***** ENTRIES SUPPLIED
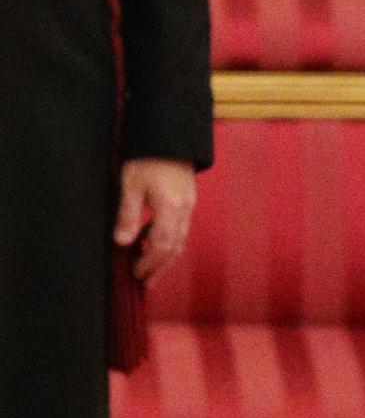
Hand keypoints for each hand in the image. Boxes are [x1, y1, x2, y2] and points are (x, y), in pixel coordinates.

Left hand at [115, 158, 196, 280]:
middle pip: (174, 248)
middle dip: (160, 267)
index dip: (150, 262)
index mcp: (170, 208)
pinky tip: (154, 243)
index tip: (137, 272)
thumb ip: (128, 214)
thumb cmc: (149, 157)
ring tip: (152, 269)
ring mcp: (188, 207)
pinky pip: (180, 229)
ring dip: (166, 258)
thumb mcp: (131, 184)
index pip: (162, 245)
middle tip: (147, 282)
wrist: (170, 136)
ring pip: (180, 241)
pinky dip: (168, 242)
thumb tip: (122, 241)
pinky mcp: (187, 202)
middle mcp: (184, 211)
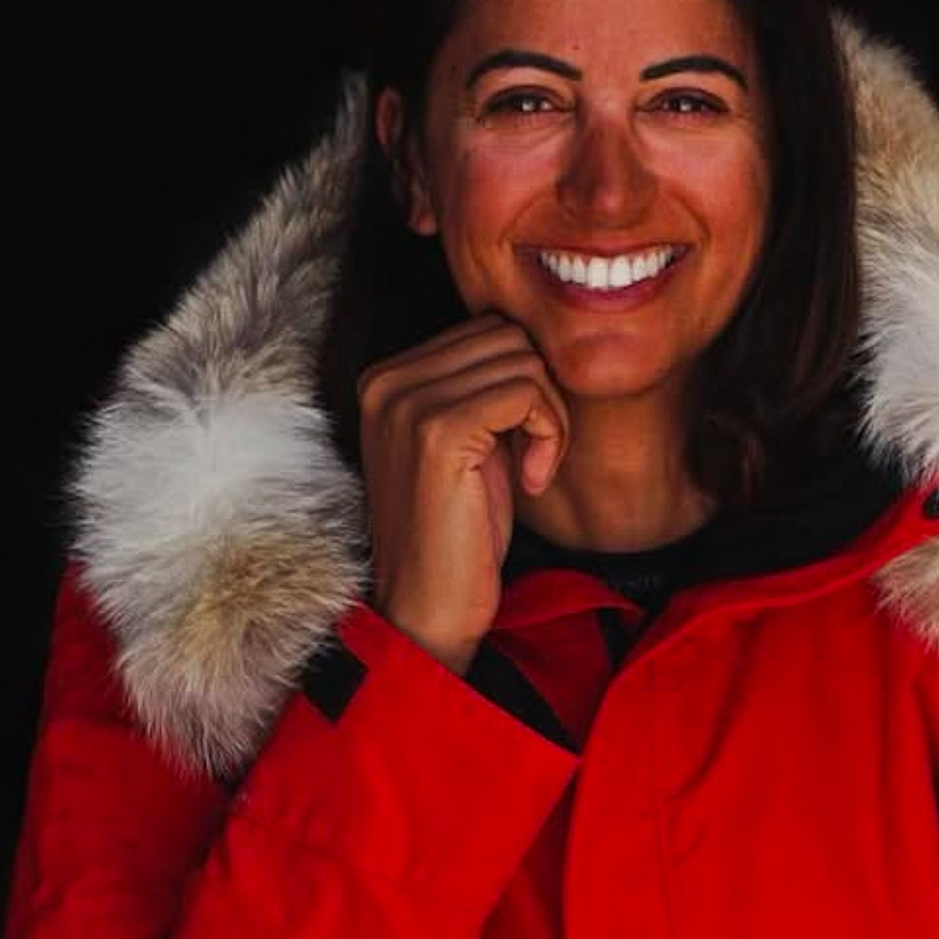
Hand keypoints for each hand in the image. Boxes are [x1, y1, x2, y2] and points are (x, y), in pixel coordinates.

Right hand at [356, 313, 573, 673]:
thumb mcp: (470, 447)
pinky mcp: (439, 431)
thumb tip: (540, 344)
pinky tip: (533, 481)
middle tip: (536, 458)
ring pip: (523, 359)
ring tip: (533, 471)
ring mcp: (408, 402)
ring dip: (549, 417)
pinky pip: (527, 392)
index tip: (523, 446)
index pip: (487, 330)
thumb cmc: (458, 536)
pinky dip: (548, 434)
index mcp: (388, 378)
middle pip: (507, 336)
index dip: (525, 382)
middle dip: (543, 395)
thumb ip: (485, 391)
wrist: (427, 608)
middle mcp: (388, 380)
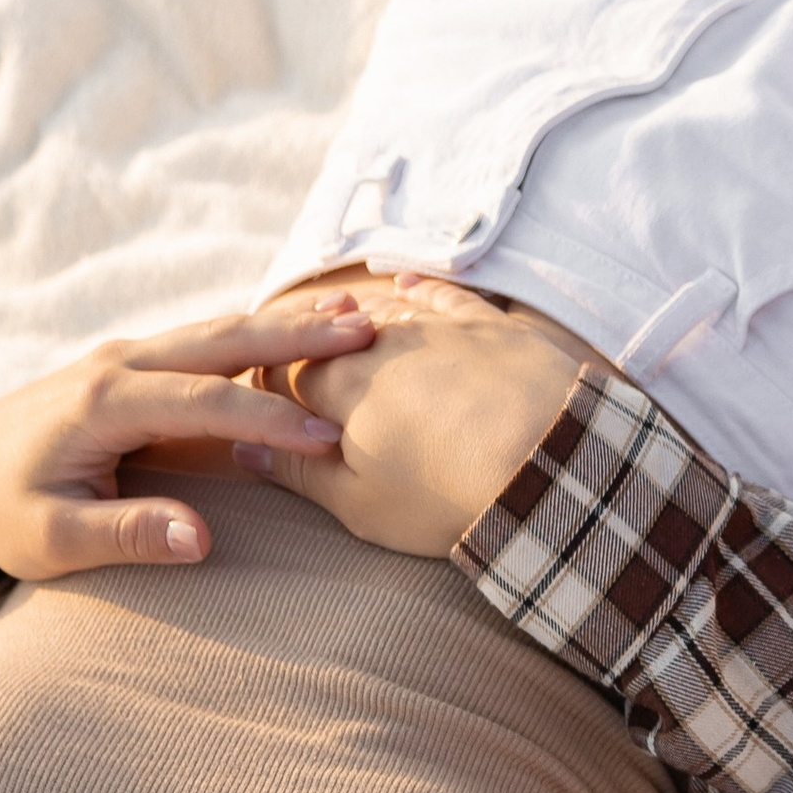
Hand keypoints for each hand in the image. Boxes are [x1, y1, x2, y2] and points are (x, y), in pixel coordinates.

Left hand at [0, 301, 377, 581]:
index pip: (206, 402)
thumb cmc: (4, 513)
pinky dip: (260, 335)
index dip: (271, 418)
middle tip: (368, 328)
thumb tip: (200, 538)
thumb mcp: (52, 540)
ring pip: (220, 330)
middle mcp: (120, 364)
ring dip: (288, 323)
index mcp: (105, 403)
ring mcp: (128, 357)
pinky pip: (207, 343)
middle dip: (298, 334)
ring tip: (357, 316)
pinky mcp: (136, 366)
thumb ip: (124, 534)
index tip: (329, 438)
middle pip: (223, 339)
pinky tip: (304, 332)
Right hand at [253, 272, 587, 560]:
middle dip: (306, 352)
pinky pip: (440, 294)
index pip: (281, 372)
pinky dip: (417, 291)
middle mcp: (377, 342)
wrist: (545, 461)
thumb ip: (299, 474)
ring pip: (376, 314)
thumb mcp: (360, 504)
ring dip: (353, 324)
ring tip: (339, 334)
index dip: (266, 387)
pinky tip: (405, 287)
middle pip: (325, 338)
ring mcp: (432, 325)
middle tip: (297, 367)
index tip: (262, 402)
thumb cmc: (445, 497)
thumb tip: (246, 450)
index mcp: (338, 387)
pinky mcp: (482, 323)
**********
***** ENTRIES SUPPLIED
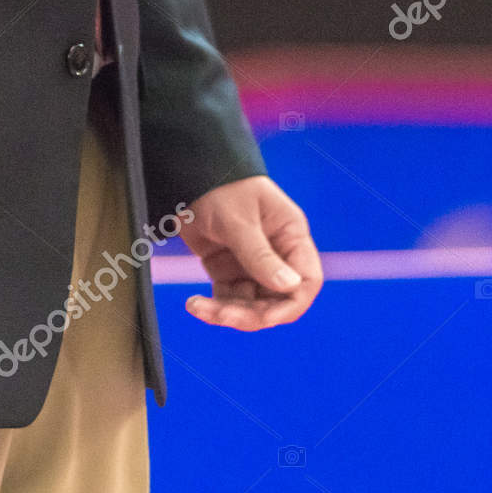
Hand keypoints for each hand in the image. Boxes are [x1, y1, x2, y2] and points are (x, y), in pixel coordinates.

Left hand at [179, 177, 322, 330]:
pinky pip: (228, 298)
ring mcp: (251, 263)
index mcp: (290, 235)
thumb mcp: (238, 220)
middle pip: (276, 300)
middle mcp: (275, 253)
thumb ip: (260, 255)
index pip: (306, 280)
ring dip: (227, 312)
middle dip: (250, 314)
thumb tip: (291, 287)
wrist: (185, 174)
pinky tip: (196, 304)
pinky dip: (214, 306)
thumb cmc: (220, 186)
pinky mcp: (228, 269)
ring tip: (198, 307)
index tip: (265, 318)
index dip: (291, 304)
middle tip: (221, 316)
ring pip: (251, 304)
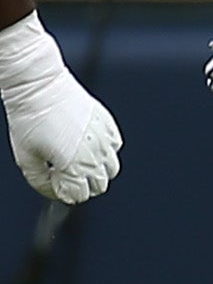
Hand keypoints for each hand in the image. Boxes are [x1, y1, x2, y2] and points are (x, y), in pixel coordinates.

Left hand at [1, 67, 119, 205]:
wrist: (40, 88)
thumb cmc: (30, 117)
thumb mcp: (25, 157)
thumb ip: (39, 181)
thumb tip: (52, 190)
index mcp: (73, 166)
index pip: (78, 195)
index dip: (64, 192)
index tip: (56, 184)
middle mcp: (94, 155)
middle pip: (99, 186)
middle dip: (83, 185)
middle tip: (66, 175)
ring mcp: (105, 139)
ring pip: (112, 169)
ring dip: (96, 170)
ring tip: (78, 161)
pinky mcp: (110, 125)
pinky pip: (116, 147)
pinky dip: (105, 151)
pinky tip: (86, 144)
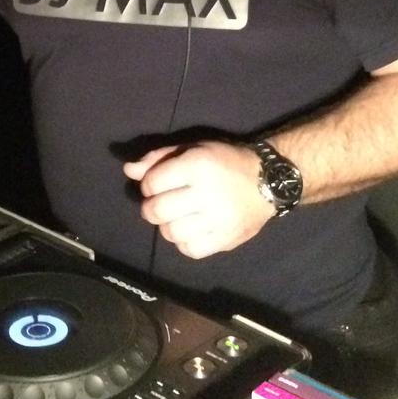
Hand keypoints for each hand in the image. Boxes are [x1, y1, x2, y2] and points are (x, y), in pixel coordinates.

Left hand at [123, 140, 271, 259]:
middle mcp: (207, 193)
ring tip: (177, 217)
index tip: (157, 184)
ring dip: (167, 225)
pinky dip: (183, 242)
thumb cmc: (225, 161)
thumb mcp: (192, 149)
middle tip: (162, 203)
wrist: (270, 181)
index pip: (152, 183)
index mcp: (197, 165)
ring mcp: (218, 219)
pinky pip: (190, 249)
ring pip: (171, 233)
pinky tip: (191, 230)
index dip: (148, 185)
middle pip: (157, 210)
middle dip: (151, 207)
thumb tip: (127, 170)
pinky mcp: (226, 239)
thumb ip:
**********
TASK STATEMENT: Please transcribe only the lines in the records above running from the line that has "middle dip: (160, 267)" through the line that has "thumb tip: (122, 241)", both included, exactly as they appear.

OUTPUT BELOW:
middle dip: (160, 267)
index dip: (150, 262)
index mcp: (170, 208)
pinky tip: (154, 243)
index tip: (137, 272)
thumb ip: (128, 214)
thumb cmc: (149, 157)
ring tip: (152, 269)
ring mcp: (188, 207)
pinky pip: (180, 229)
ring dip: (166, 258)
thumb mcp: (131, 184)
index pip: (162, 245)
middle tip: (147, 282)
wrist: (170, 136)
ring pip: (180, 241)
pinky dip: (168, 242)
thumb tip: (122, 241)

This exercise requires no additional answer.